Это Всеволод Иванович Сахаров (1946-2009), тогда для всех нас просто Сева Сахаров, талантливый филолог-энциклопедист, блестящий и бескомпромиссный полемист, будущий доктор филологических наук и, конечно же, «ушедший на взлете» наш добрый друг, филолог от Бога, один из главных розановских просветителей «первого призыва» Михаил Тихонович Палиевский (1947-1983), который навсегда так и остался для нас молодым Мишей Палиевским. Его светлой памяти еще в 1988 году один из авторов этой книги посвятил одну из первых в СССР статей о творчестве Розанова, а также замеченную тогдашним культурным сообществом публикацию «пушкинских статей» Розанова в первом номере журнала «Литературная Учеба».

«Как молоды мы были» и потому без всякой надежды моглм лишь мечтать, что когда-нибудь, в далеком завтра хотя бы малая частица великого розановского наследия к нам вернется. В те давние легендарные времена активного постижения розановского феномена возвращение этого «неудобного» автора казалось фактом невероятным. Однако все-таки это случилось, как всегда в России вдруг и сразу, лавинообразно и неожиданно, или как сказал бы сам Василий Васильевич, «почти проснувшись вдруг». И слава Богу, что так произошло в России, в стране, которую Розанов так беззаветно любил и боготворил.
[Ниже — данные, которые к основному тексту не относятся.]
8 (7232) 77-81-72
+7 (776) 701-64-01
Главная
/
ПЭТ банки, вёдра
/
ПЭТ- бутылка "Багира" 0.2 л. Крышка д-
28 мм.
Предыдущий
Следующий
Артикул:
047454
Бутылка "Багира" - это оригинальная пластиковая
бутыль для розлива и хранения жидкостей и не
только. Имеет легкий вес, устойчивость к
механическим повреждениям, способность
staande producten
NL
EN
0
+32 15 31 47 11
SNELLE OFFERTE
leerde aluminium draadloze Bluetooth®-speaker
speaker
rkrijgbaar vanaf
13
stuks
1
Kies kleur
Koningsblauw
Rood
Наша книга объединила разные в жанровом своеобразии работы, так или иначе связанные с творчеством Василия Васильевича Розанова, созданные их авторами (как совместно, так и отдельно) в течение последних двадцати лет. Однако независимо от этого для нас это все-таки «Единая Книга», отразившая наш общий творческий процесс, в котором ее авторы существовали в постоянном творческом резонансе и взаимовлиянии. Необходимо особо подчеркнуть, что работа одного из авторов проходила в рамках так называемого конкретного литературоведения, ее выводы неизменно корректировались текстологическими изысканиями другого – и наоборот. Нам кажется, что результаты такого человеческого и творческого содружества были плодотворны и стали нашим скромным филологическим вкладом в становление отечественного розановедения.

Особо следует выделить введение в научный оборот ранее неизвестных текстов Розанова (в частности, неизвестных статей писателя, а также его писем к К.Н. Леонтьеву, П.П. Перцову и другим), малоизвестных фактов его биографии (например, несостоявшееся отлучение его от Церкви), биографий людей из его окружения (материалы к биографии Лидочки Хохловой) и многое другое.

Хотелось бы обратить особое внимание на публикацию в этой книге писем Розанова к Леонтьеву в исчерпывающем контексте известных писем Леонтьева к Розанову, что придало их переписке законченный исчерпывающий смысл.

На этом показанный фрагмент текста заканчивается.